Multiplication rule:


If h(x) = f(x)*g(x),

the h'(x) = f(x) * g'(x) + f'(x) * g(x)


rewrite the function as
h(x) = x/(4x + 5)^1/6 = x * (4x + 5)^ (-1/6)

Here, f(x) = x and g(x) =(4x + 5)^ (-1/6)

h'(x) = x * (-1/6)*(4)*(4x + 5)^(-7/6) + 1 * (4x + 5)^ (-1/6)

= (-2x/3)(4x + 5)^(-7/6) + (4x + 5)^ (-1/6)

Answer 4

The answer is as follows
1/6{x^(-5/6)(4x+5)^(-1/6)} + x^(1/6) { (-1/6) (4x+5)^(-7/6) (4) }

Answer 5

I see what the little darn thing is about. You have 2 solutions, one more practical than the other. Since this is an invective function you can draw the hyperbola that belongs to it in a graph with axes 0x and 0y. The f'(x) is the complementary and opposite hyperbola to the first one. hope you understand me cause I don't have a great deal of experience with math-English:) The second method is by doing the math but that can be rather dangerous since not all Invective functions have an answer in Real numbers, and maybe the answer you're looking for is with the Complex numbers, so that is another fish to fry. Good luck! Don't have the time to do this function now, still if you e-mail me in 2 days about it, I think I'll resolve it.

Answer 6

f (x) read "f" of "x" needs a value. Say....f(x) is 3....now you plug 3 into where X is and then work out the equation. Eg: f(x)=3(X) + 6=0. Let f(x) = 6. Now plug it in: 3(6) + 6 = 0. Therefore 18 + 6 = 0. Now subtract 6 from both sides. You get 18 = a negative 6. This is not possible. So this equation has "no solution".
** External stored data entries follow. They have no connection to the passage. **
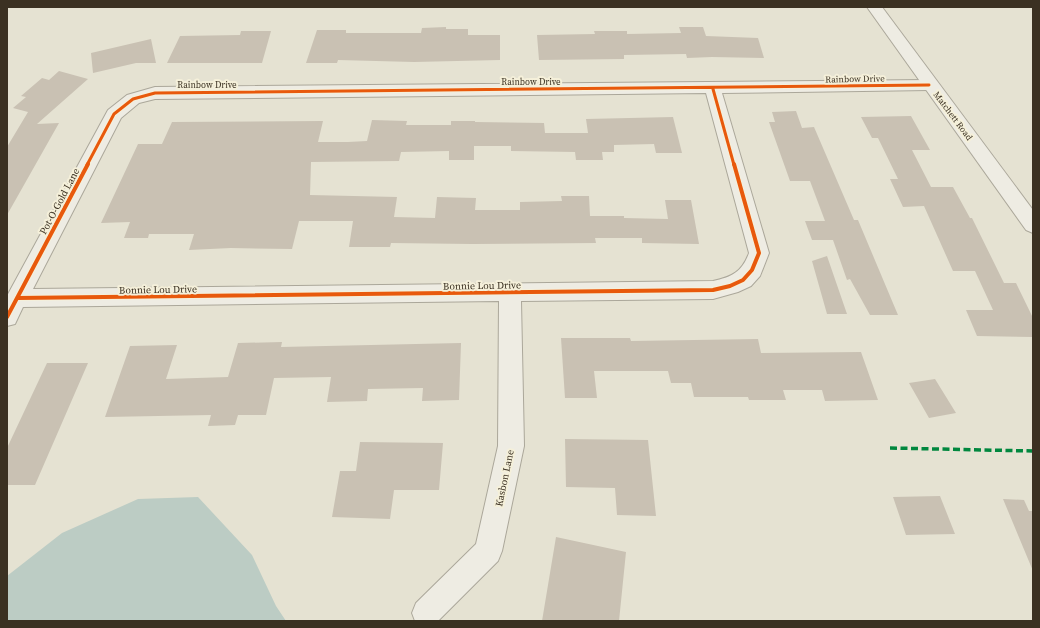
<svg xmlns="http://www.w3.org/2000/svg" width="1040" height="628" viewBox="0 0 1040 628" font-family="'Source Serif 4',serif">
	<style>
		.water { fill: #bcccc4 }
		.building { fill: #c9c1b3 }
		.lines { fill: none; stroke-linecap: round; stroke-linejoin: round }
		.minor-casing { stroke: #aba79a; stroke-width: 2 }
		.tertiary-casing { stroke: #aba79a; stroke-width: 2 }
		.minor { fill: #eeece3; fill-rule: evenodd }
		.tertiary { fill: #eeece3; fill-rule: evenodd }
		.quiet { stroke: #00873e; stroke-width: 3.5; stroke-dasharray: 7 3.5; stroke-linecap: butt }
		.cycleway-far1-casing { stroke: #f5f0da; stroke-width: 5 }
		.cycleway-casing { stroke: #f5f0da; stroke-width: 6 }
		.cycleway-far1 { stroke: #e8590c; stroke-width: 3 }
		.cycleway { stroke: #e8590c; stroke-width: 4 }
		.labels { text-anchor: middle; stroke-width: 4; stroke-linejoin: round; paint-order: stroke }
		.far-street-label { font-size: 9px; fill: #3b3122; stroke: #f5f0da }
		.street-label { font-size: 10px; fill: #3b3122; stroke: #f5f0da }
	</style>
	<rect width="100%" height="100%" fill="#e5e2d2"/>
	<!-- water -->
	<path class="water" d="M198 497 252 555 276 606 286 621H7V576L62 533 138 499Z"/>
	<!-- building -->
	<path class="building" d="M446 27V29H468V35H500V60L414 62 338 60 337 63H306L317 30H346V33H421L422 28Z
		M679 27H703L706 36 758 38 764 58 712 57 687 58 686 54 624 55V59L539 60 537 35 595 34 594 31H627V34L681 33Z
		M241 31H271L262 63H167L180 36 240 35Z
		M151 39 156 63H136L93 73 91 53Z
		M59 71 88 79 37 124 59 123 7 215V147L28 112 13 108 26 97 21 96 42 78 49 80Z
		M796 111 802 128 814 127 854 220H858L898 315H870L850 279 847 280 833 240H812L805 221H825L810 181H790L769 122H775L772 112Z
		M911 116 930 150H912L931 187H953L970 218H972L1004 283H1016L1033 318V337L977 336 966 310H993L975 271H953L924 206 903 207 890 179H898L878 138H872L861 117Z
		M673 117 682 153H656L654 144 614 145V152H602L603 160H576L575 152 511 151V146H474V160H449V151L401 152 399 161 311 162 310 195 397 197 394 217 435 218 437 197 476 198 475 210H520V202L562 201 561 196H589L590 216H624V218L668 219 665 200H691L699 244 642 243V238H595L596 243 472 244 391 243 390 247H349L353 221H299L292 249 231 248 189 250 194 234H149L148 238H124L130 222 101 223 138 144H162L172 122 323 121 318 142H348L367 141 372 120 407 121 406 125H451V121H475V122L544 123 545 133H588L586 119Z
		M827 256 847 314H827L812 261Z
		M561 338H630L631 341 758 339 761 353 861 352 878 400 825 401 822 390H783L786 400H749L748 397H694L691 383H671L668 371H594L597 398H565Z
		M282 342 281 347 461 343 459 400 422 401 423 388 368 389 367 401 327 402 331 377 274 378 266 415H238L235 425 208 426 211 415 105 417 130 346 177 345 166 379 228 377 238 343Z
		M47 363H88L35 485H7V448Z
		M935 379 956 413 929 418 909 383Z
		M565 439 648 440 656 516 617 515 615 488 566 487Z
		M360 442 443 443 439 490H394L390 519 332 517 340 471H356Z
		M940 496 955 534 906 535 893 497Z
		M1003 499 1024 500 1029 511H1033V571Z
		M556 537 626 552 619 621H542Z"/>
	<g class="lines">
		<!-- minor casing -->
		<g class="minor-casing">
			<path id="minor" d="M929 80 935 81 937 85 935 89 929 90 722 93 769 253 760 276 751 286 738 292 713 299 521 301 524 446 502 551 498 561 438 621H415L412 613 416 603 476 544 498 446 499 301 23 307 15 324 7 326V296L108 110 127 95 155 87ZM706 93 749 253C742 272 732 277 713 281L33 289 121 118 139 103 155 99Z"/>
		</g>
		<!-- tertiary casing -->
		<g class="tertiary-casing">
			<path id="tertiary" d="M867 7H882L1033 210V233L1026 230Z"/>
		</g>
		<!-- minor -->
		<use href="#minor" class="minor"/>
		<!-- tertiary -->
		<use href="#tertiary" class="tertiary"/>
		<!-- quiet -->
		<path class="quiet" d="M890 448 1033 451"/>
		<!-- cycleway-far1 casing -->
		<g class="cycleway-far1-casing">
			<path id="cycleway-far1" d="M713 89 734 165
				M87 165 114 114 133 99 155 93 929 85"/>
		</g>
		<!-- cycleway casing -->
		<g class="cycleway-casing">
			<path id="cycleway" d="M17 298 713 290 730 286 743 280 752 270 759 253 734 164
				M7 317 88 164"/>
		</g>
		<!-- cycleway-far1 -->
		<use href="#cycleway-far1" class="cycleway-far1"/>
		<!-- cycleway -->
		<use href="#cycleway" class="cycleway"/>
	</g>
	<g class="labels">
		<!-- far-street labels -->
		<g class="far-street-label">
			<text transform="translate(855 79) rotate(-1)" y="3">Rainbow Drive</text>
			<text x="531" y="85">Rainbow Drive</text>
			<text x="207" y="88">Rainbow Drive</text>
			<text transform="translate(953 116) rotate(53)" y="3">Matchett Road</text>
		</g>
		<!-- street labels -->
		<g class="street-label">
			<text transform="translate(59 201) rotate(-62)" y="4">Pot-O-Gold Lane</text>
			<text transform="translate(482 285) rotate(-1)" y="4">Bonnie Lou Drive</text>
			<text transform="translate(158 289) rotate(-1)" y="4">Bonnie Lou Drive</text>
			<text transform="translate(504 478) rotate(-78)" y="4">Kasbon Lane</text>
		</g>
	</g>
	<!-- border -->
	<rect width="1040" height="628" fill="none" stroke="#3b3122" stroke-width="16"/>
</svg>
****Okay, appearantly after reading other answars, I should definitely steer away from math questions. Sorry***

Answer 7

f(x) = x / (4x + 5)^1/6
= (x)(4x + 5)^ -1/6

Use the formula: dy/dx = u dv/dx + v du/dx

Let u = x, and v = (4x + 5)^ -1/6
du/dx = 1 and dv/dx = (-4/6)(4x + 5)^ -7/6

Now place values into formula:

dy/dx = (x)[(-4/6)(4x + 5)^-7/6] + (4x + 5)^-1/6(1)
= (-2/3)(x)(4x + 5)^ -7/6 + (4x + 5)^ -1/6

Answer 8

this is of the form u/v where u and v are functions of x.

If y = u/v, then y' = (vu' - uv')/v^2

Here make x as u and (4x+5)^1/6 as v and find y'

Answer 9

Yes, figured it out: the answer is chocolate.